Translational Psychiatry (Apr 2023)

Orbitofrontal cortex microRNAs support long-lasting heroin seeking behavior in male rats

  • Mary Tresa Zanda,
  • Gabriele Floris,
  • Stephanie E. Daws

DOI
https://doi.org/10.1038/s41398-023-02423-4
Journal volume & issue
Vol. 13, no. 1
pp. 1 – 14

Abstract

Read online

Abstract Recovery from opioid use disorder (OUD) and maintenance of abstinence from opioid use is hampered by perseverant drug cravings that may persist for months after cessation of drug use. Drug cravings can intensify during the abstinence period, a phenomenon referred to as the ‘incubation of craving’ that has been well-described in preclinical studies. We previously reported that animals that self-administered heroin at a dosage of 0.075 mg/kg/infusion (HH) paired with discrete drug cues displayed robust incubation of heroin craving behavior after 21 days (D) of forced abstinence, an effect that was not observed with a lower dosage (0.03 mg/kg/infusion; HL).

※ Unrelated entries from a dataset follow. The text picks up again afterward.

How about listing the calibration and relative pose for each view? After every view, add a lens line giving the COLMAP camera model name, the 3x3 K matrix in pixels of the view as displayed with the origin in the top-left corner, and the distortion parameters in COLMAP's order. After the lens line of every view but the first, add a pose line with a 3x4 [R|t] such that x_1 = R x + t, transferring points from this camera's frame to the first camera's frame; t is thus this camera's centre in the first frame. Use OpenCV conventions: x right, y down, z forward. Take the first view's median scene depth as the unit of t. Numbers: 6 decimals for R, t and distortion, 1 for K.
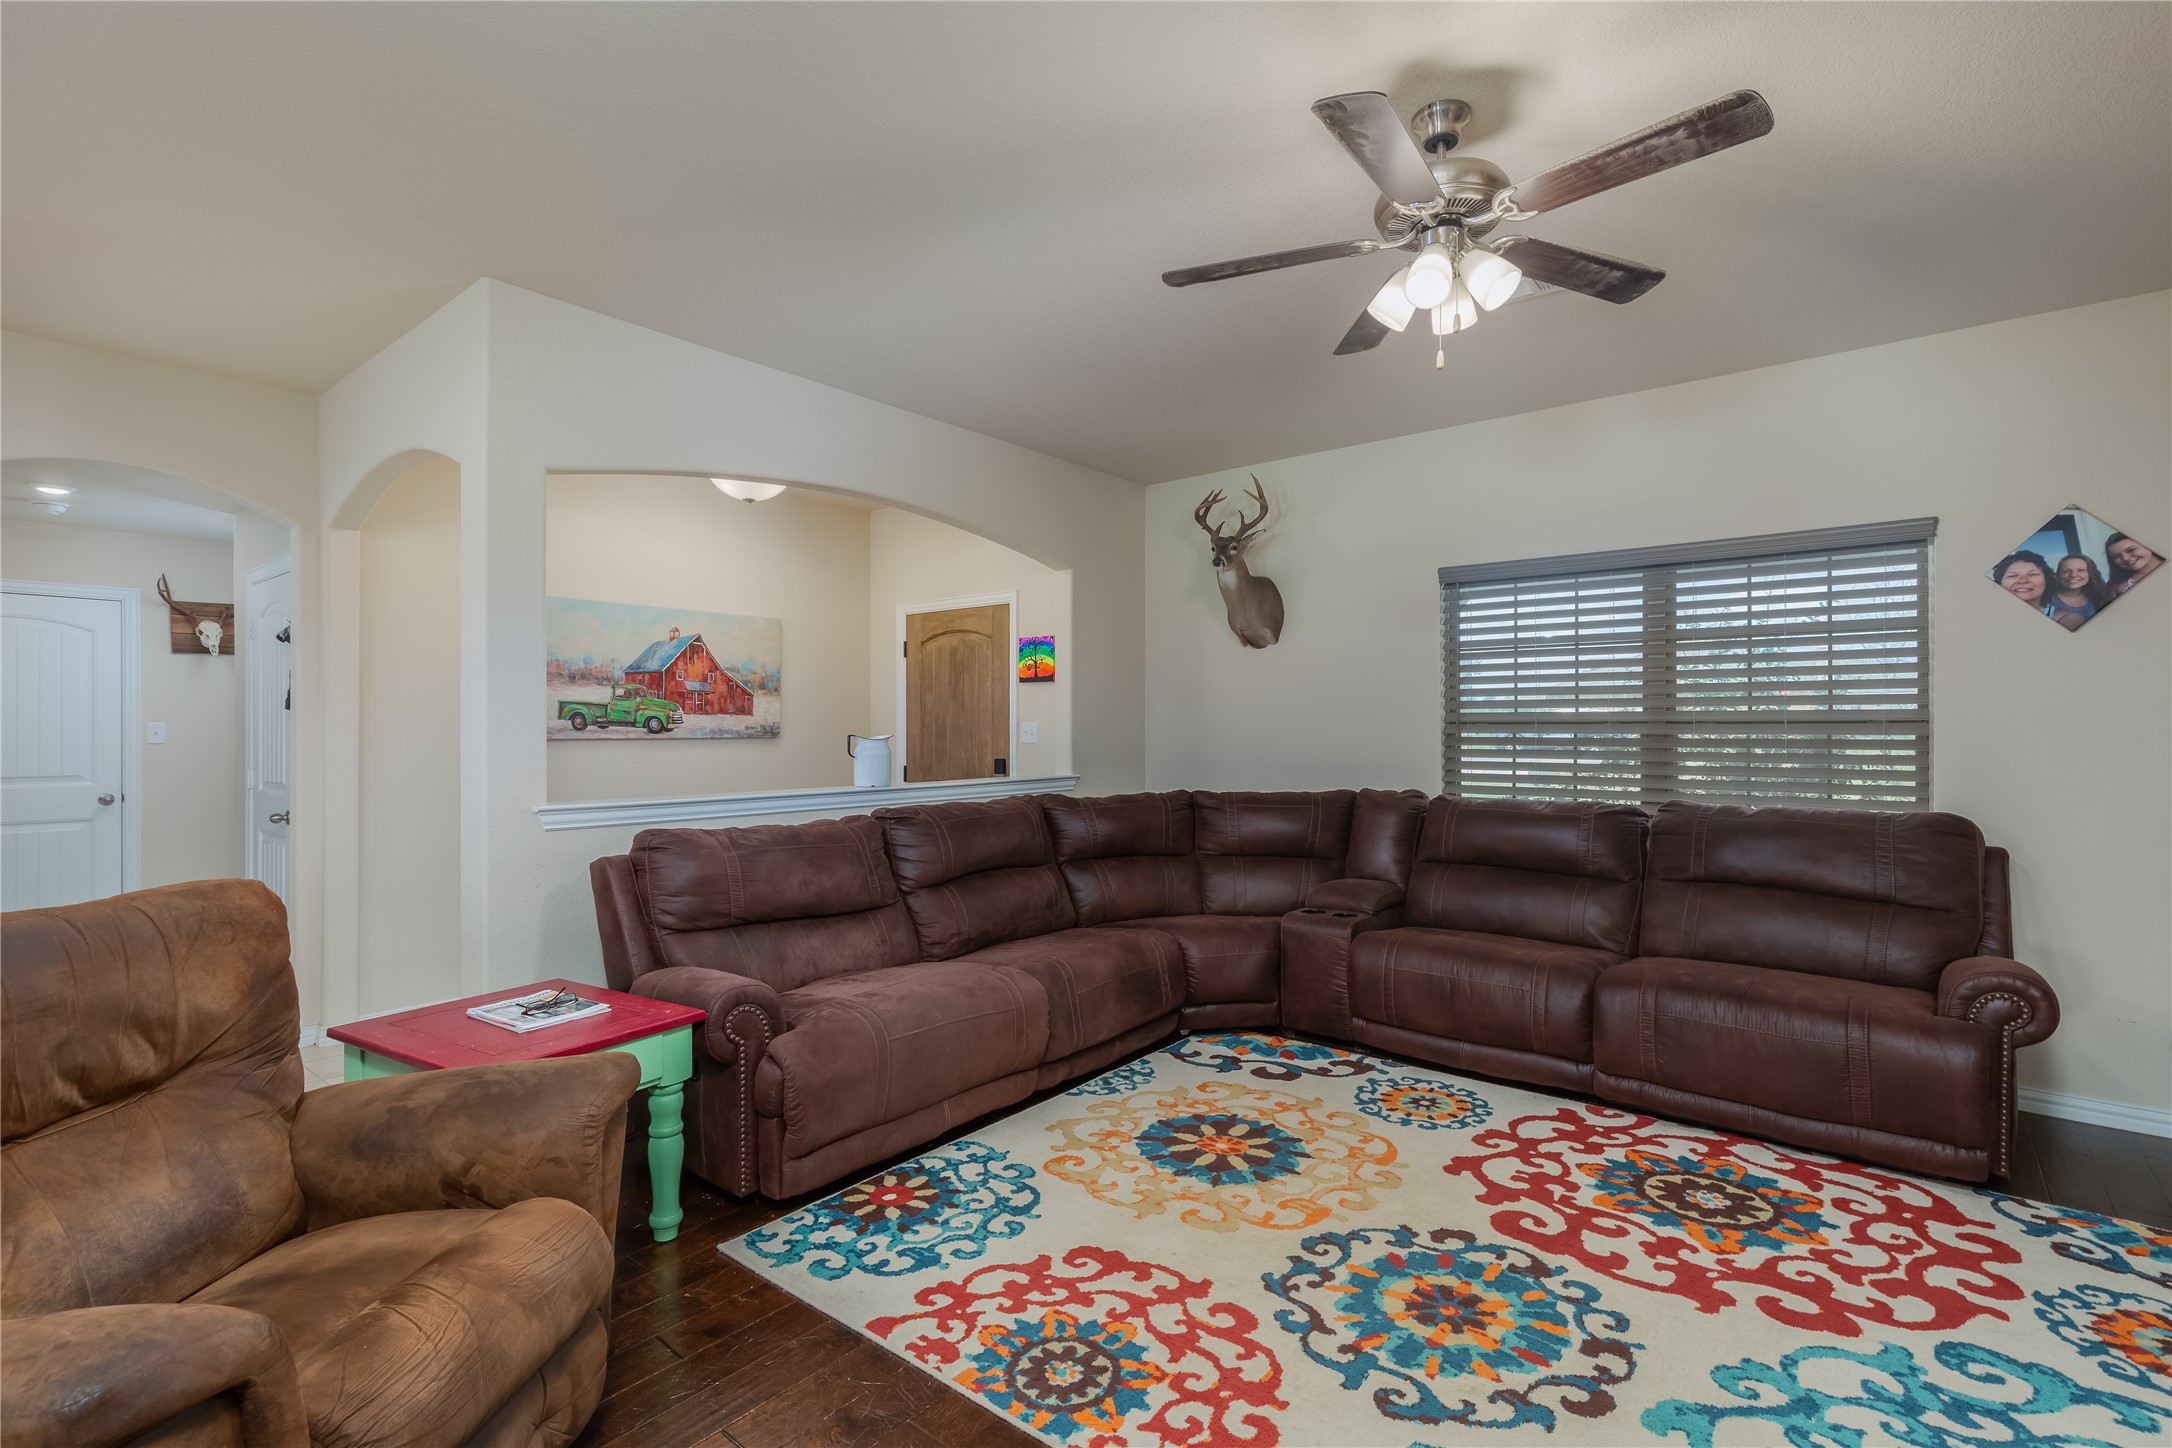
lens RADIAL K [[987.2, 0, 1107.4], [0, 987.2, 728.8], [0, 0, 1]] dist [0.009890, -0.001162]
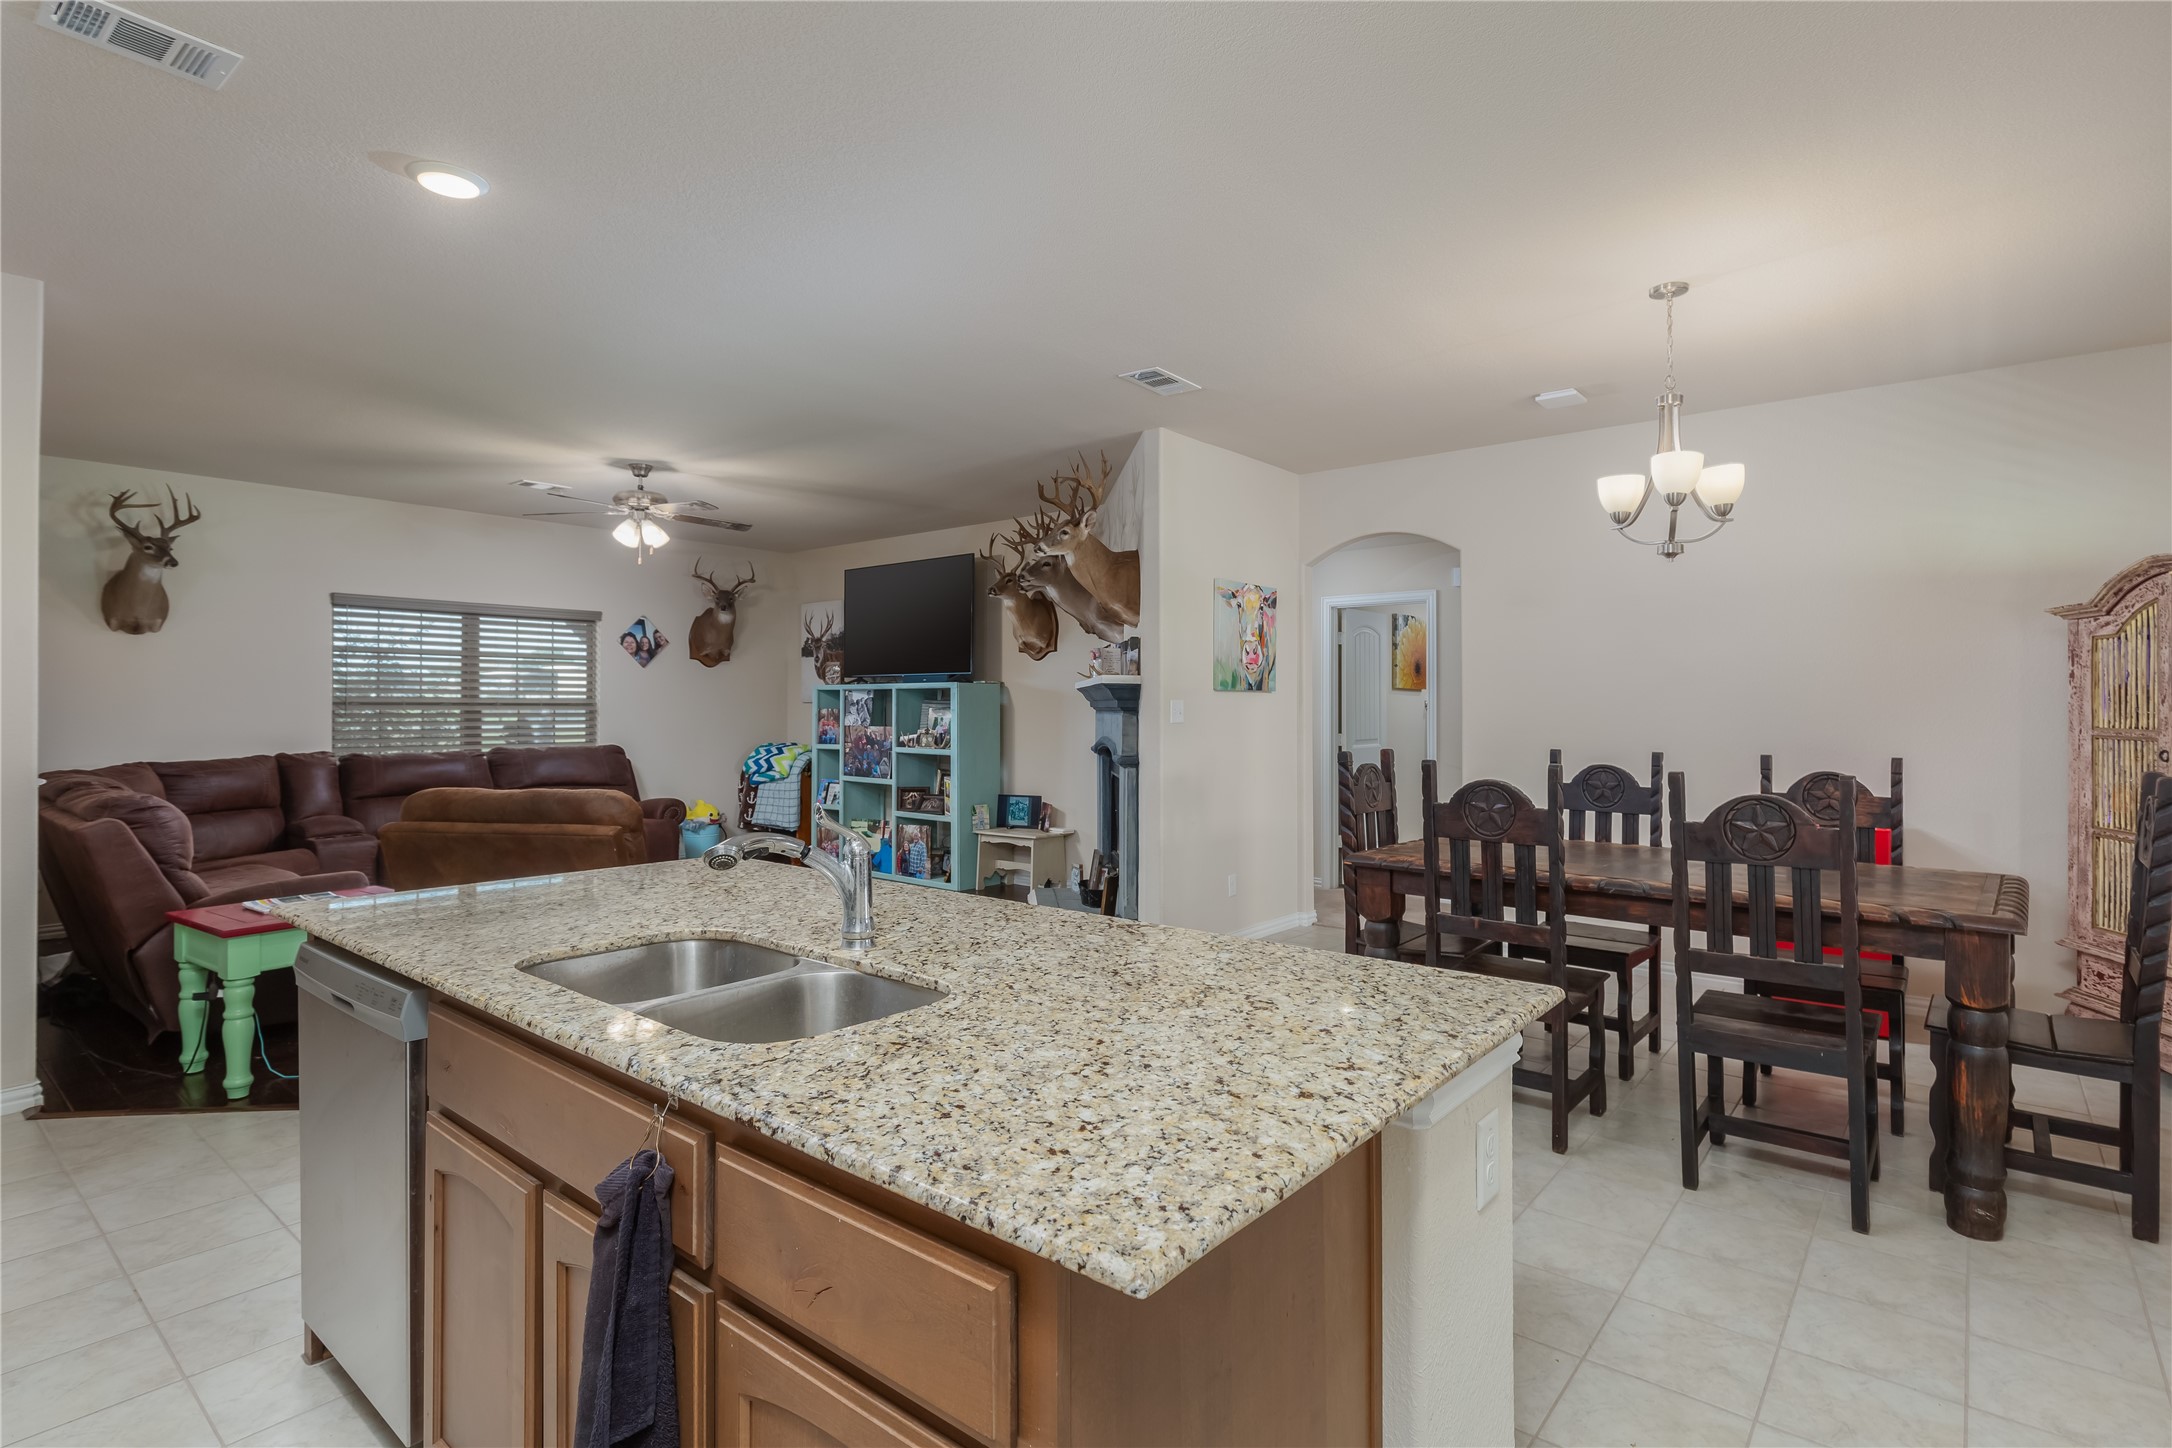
lens RADIAL K [[1063.9, 0, 1101.4], [0, 1063.9, 694.4], [0, 0, 1]] dist [-0.002853, -0.000224]
pose [[0.008470, 0.013489, 0.999873, -1.622291], [0.001076, 0.999908, -0.013498, 0.004288], [-0.999964, 0.001190, 0.008455, -0.140404]]
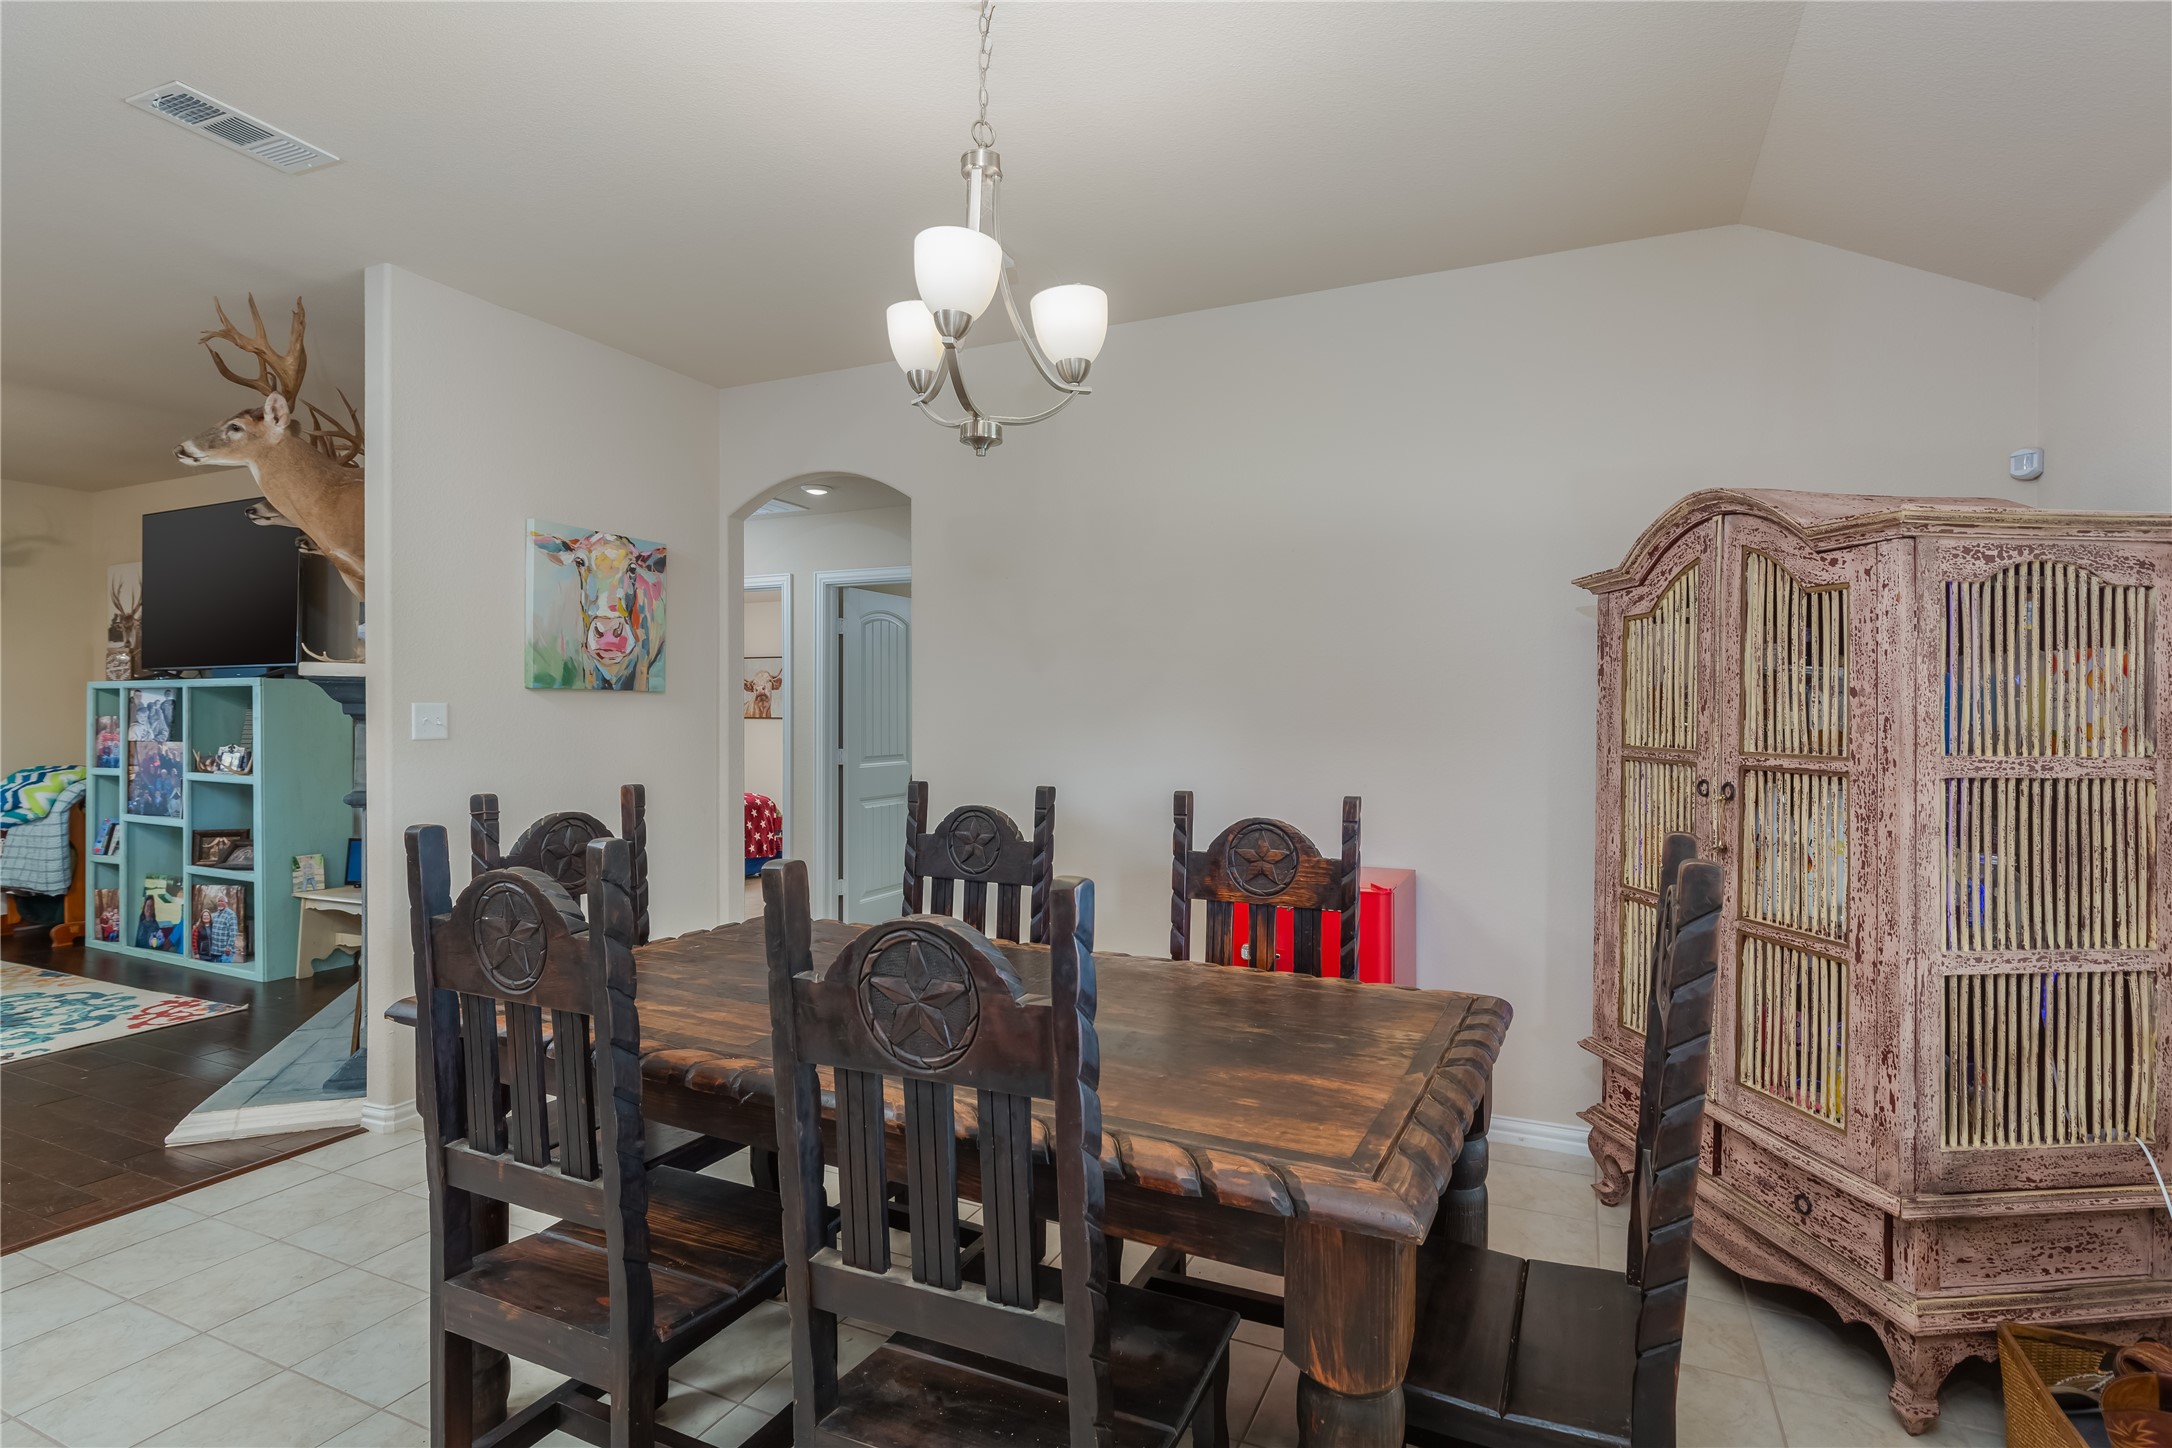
lens RADIAL K [[1063.9, 0, 1098.0], [0, 1063.9, 717.5], [0, 0, 1]] dist [-0.002853, -0.000224]
pose [[-0.248664, -0.000904, 0.968589, -1.152205], [-0.000187, 1.000000, 0.000886, 0.004211], [-0.968590, 0.000039, -0.248664, -0.613034]]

Here, we sought to elucidate molecular mechanisms underlying long-term heroin seeking behavior by profiling microRNA (miRNA) pathways in the orbitofrontal cortex (OFC), a brain region that modulates incubation of heroin seeking. miRNAs are small noncoding RNAs with long half-lives that have emerged as critical regulators of drug seeking behavior but their expression in the OFC has not been examined in any drug exposure paradigm. We employed next generation sequencing to detect OFC miRNAs differentially expressed after 21D of forced abstinence between HH and HL animals, and proteomics analysis to elucidate miRNA-dependent translational neuroadaptations. We identified 55 OFC miRNAs associated with incubation of heroin craving, including miR-485-5p, which was significantly downregulated following 21D forced abstinence in HH but not HL animals. We bidirectionally manipulated miR-485-5p in the OFC to demonstrate that miR-485-5p can regulate long-lasting heroin seeking behavior after extended forced abstinence. Proteomics analysis identified 45 proteins selectively regulated in the OFC of HH but not HL animals that underwent 21D forced abstinence, of which 7 were putative miR-485-5p target genes. Thus, the miR-485-5p pathway is dysregulated in animals with a phenotype of persistent heroin craving behavior and OFC miR-485-5p pathways may function to support long-lasting heroin seeking.